Dataset entries
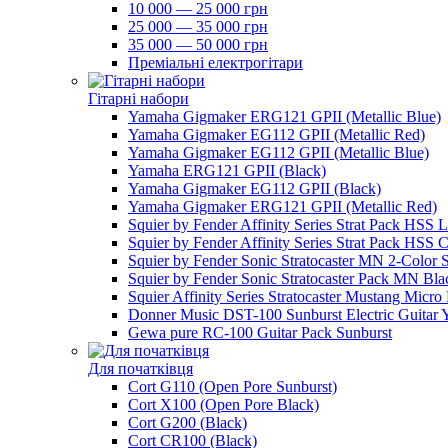
10 000 — 25 000 грн
25 000 — 35 000 грн
35 000 — 50 000 грн
Преміальні електрогітари
Гітарні набори
Yamaha Gigmaker ERG121 GPII (Metallic Blue)
Yamaha Gigmaker EG112 GPII (Metallic Red)
Yamaha Gigmaker EG112 GPII (Metallic Blue)
Yamaha ERG121 GPII (Black)
Yamaha Gigmaker EG112 GPII (Black)
Yamaha Gigmaker ERG121 GPII (Metallic Red)
Squier by Fender Affinity Series Strat Pack HSS 
Squier by Fender Affinity Series Strat Pack HSS C
Squier by Fender Sonic Stratocaster MN 2-Color 
Squier by Fender Sonic Stratocaster Pack MN Bla
Squier Affinity Series Stratocaster Mustang Micro
Donner Music DST-100 Sunburst Electric Guitar 
Gewa pure RC-100 Guitar Pack Sunburst
Для початківця
Cort G110 (Open Pore Sunburst)
Cort X100 (Open Pore Black)
Cort G200 (Black)
Cort CR100 (Black)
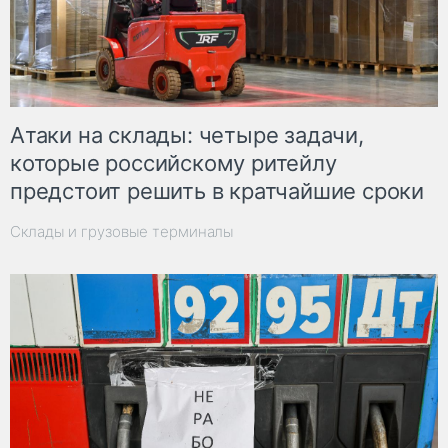
Атаки на склады: четыре задачи,
которые российскому ритейлу
предстоит решить в кратчайшие сроки
Склады и грузовые терминалы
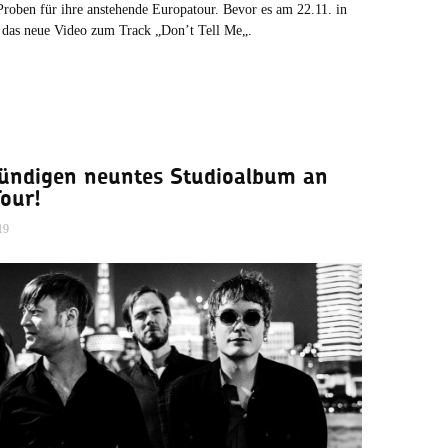
 Proben für ihre anstehende Europatour. Bevor es am 22.11. in
. das neue Video zum Track „Don’t Tell Me„.
ündigen neuntes Studioalbum an
our!
19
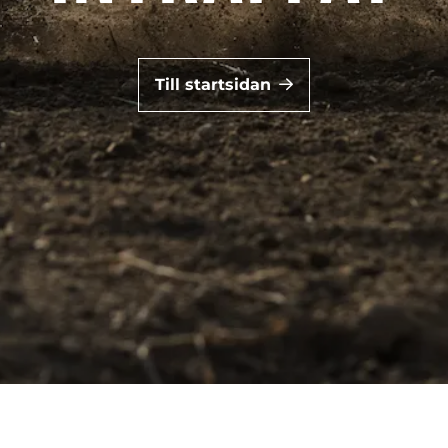
Till startsidan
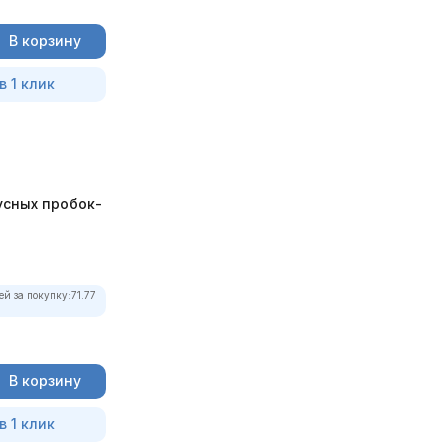
В корзину
в 1 клик
усных пробок-
ей за покупку:
71.77
В корзину
в 1 клик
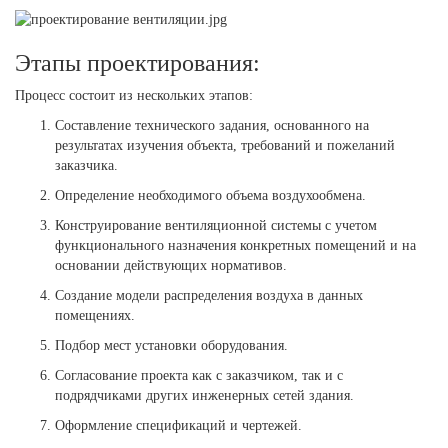
Этапы проектирования:
Процесс состоит из нескольких этапов:
Составление технического задания, основанного на
результатах изучения объекта, требований и пожеланий
заказчика.
Определение необходимого объема воздухообмена.
Конструирование вентиляционной системы с учетом
функционального назначения конкретных помещений и на
основании действующих нормативов.
Создание модели распределения воздуха в данных
помещениях.
Подбор мест установки оборудования.
Согласование проекта как с заказчиком, так и с
подрядчиками других инженерных сетей здания.
Оформление спецификаций и чертежей.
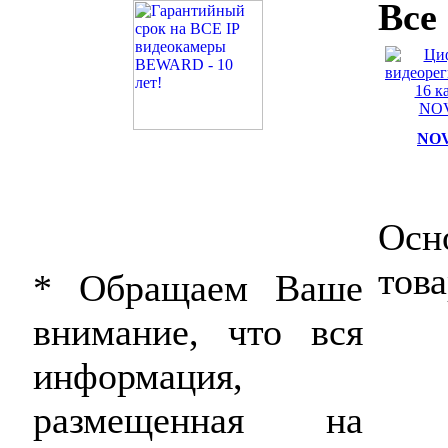
Все
NOV
Осн
тов
* Обращаем Ваше
внимание, что вся
информация,
размещенная на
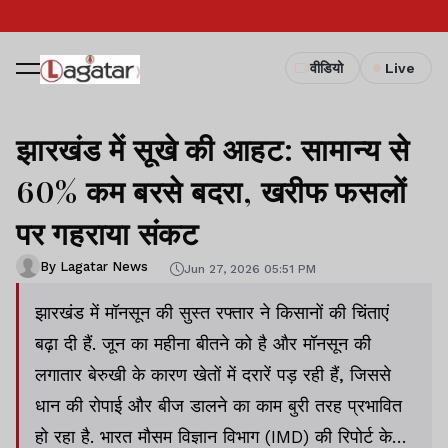
वीडियो
Live
झारखंड में सूखे की आहट: सामान्य से
60% कम बरसे बदरा, खरीफ फसलों
पर गहराया संकट
By Lagatar News
Jun 27, 2026 05:51 PM
झारखंड में मॉनसून की सुस्त रफ्तार ने किसानों की चिंताएं
बढ़ा दी हैं. जून का महीना बीतने को है और मॉनसून की
लगातार बेरुखी के कारण खेतों में दरारें पड़ रही हैं, जिससे
धान की रोपाई और बीज डालने का काम बुरी तरह प्रभावित
हो रहा है. भारत मौसम विज्ञान विभाग (IMD) की रिपोर्ट के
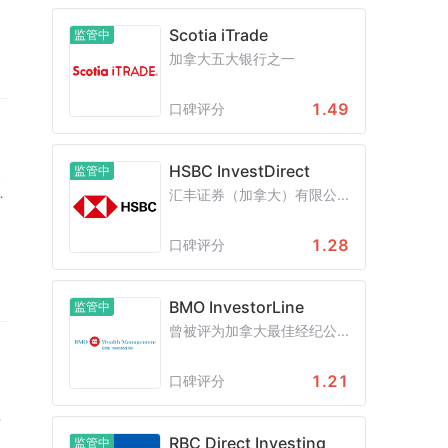
Scotia iTrade
监管中
加拿大五大银行之一
指
1.49
口碑评分
经
的
HSBC InvestDirect
监管中
及
，
汇丰证券（加拿大）有限公...
涨
1.28
口碑评分
)
业
BMO InvestorLine
监管中
，
曾被评为加拿大最佳经纪公...
1.21
口碑评分
博
RBC Direct Investing
监管中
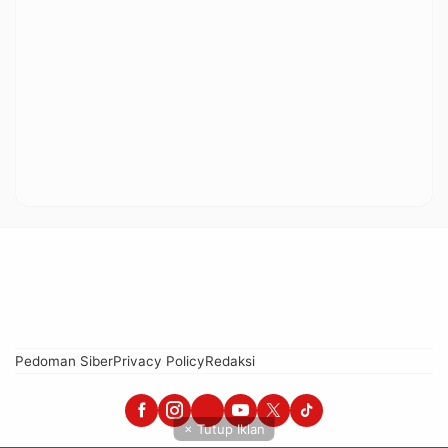
Pedoman Siber
Privacy Policy
Redaksi
× Tutup Iklan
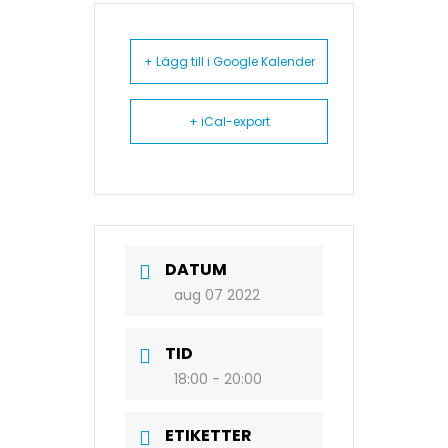
+ Lägg till i Google Kalender
+ iCal-export
DATUM
aug 07 2022
TID
18:00 - 20:00
ETIKETTER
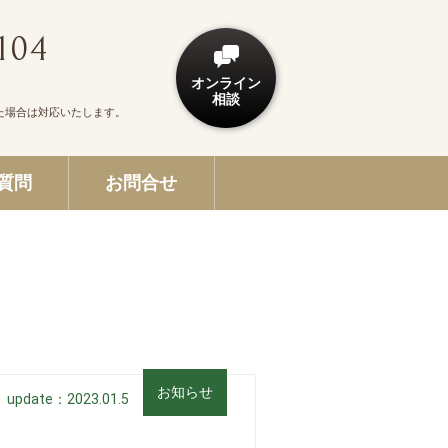
104
オンライン
相談
た場合は対応いたします。
質問
お問合せ
お知らせ
update：2023.01.5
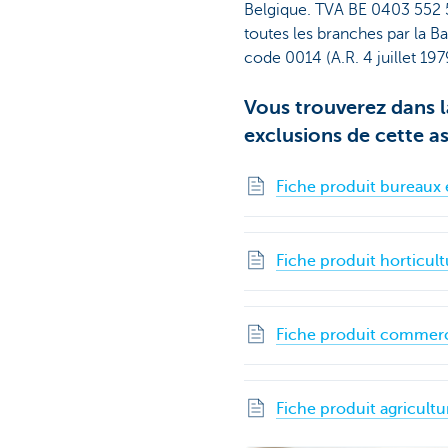
Belgique. TVA BE 0403 552
toutes les branches par la B
code 0014 (A.R. 4 juillet 19
Vous trouverez dans l
exclusions de cette as
Fiche produit bureaux 
Fiche produit horticult
Fiche produit commerc
Fiche produit agricultu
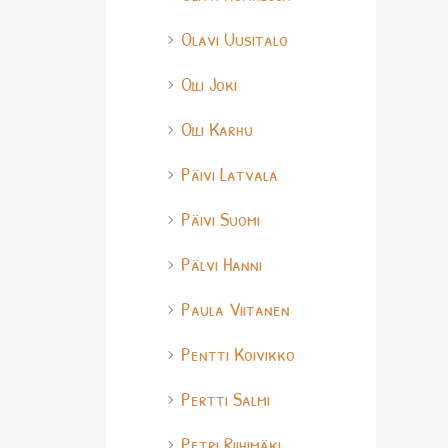
Olavi Uusitalo
Olli Joki
Olli Karhu
Päivi Latvala
Päivi Suomi
Pälvi Hanni
Paula Viitanen
Pentti Koivikko
Pertti Salmi
Petri Riihimäki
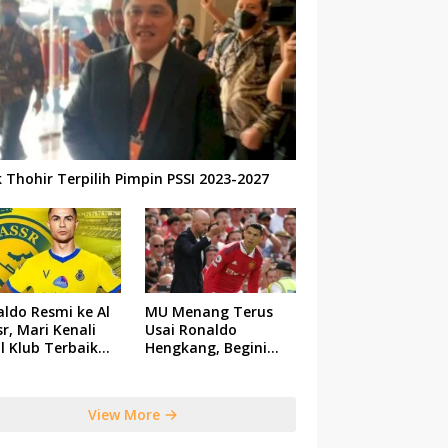
k Thohir Terpilih Pimpin PSSI 2023-2027
ldo Resmi ke Al
MU Menang Terus
r, Mari Kenali
Usai Ronaldo
il Klub Terbaik
Hengkang, Begini
 Saudi Tersebut
Respon Ten Hag
View More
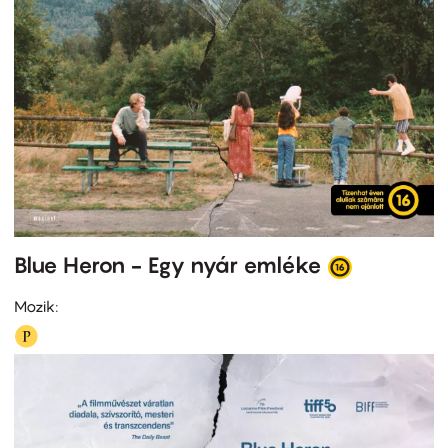
Blue Heron - Egy nyár emléke
Mozik:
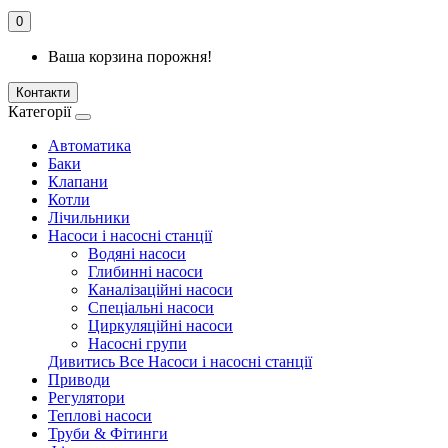
0
Ваша корзина порожня!
Контакти
Категорії
Автоматика
Баки
Клапани
Котли
Лічильники
Насоси і насосні станції
Водяні насоси
Глибинні насоси
Каналізаційні насоси
Спеціальні насоси
Циркуляційні насоси
Насосні групи
Дивитись Все Насоси і насосні станції
Приводи
Регулятори
Теплові насоси
Труби & Фітинги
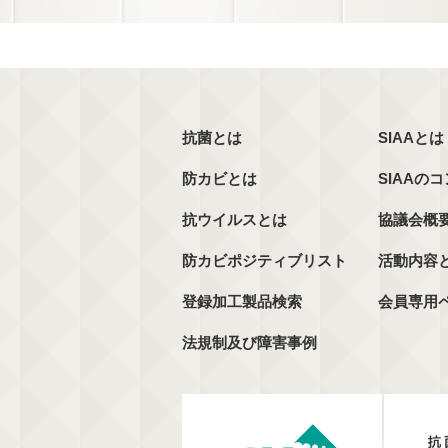
抗菌とは
SIAAとは
防カビとは
SIAAの
抗ウイルスとは
協議会概
防カビポジティブリスト
活動内容
登録加工製品検索
会員専用
法規制及び障害事例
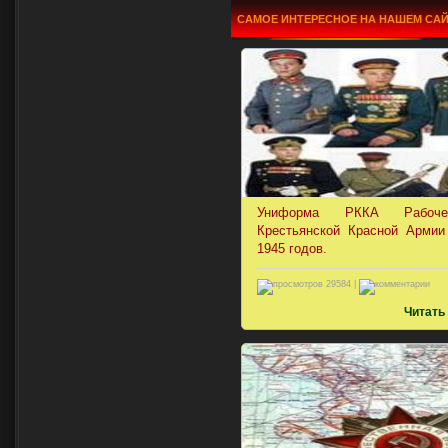
САМОЕ ИНТЕРЕСНОЕ НА НАШЕМ СА
Униформа РККА Рабоч
Крестьянской Красной Армии
1945 годов.
29584 |
Читать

REQUEST: When a line in the data above contains the string "Sunburst", copy that line.

ANSWER BOX:
Donner Music DST-100 Sunburst Electric Guitar 
Gewa pure RC-100 Guitar Pack Sunburst
Cort G110 (Open Pore Sunburst)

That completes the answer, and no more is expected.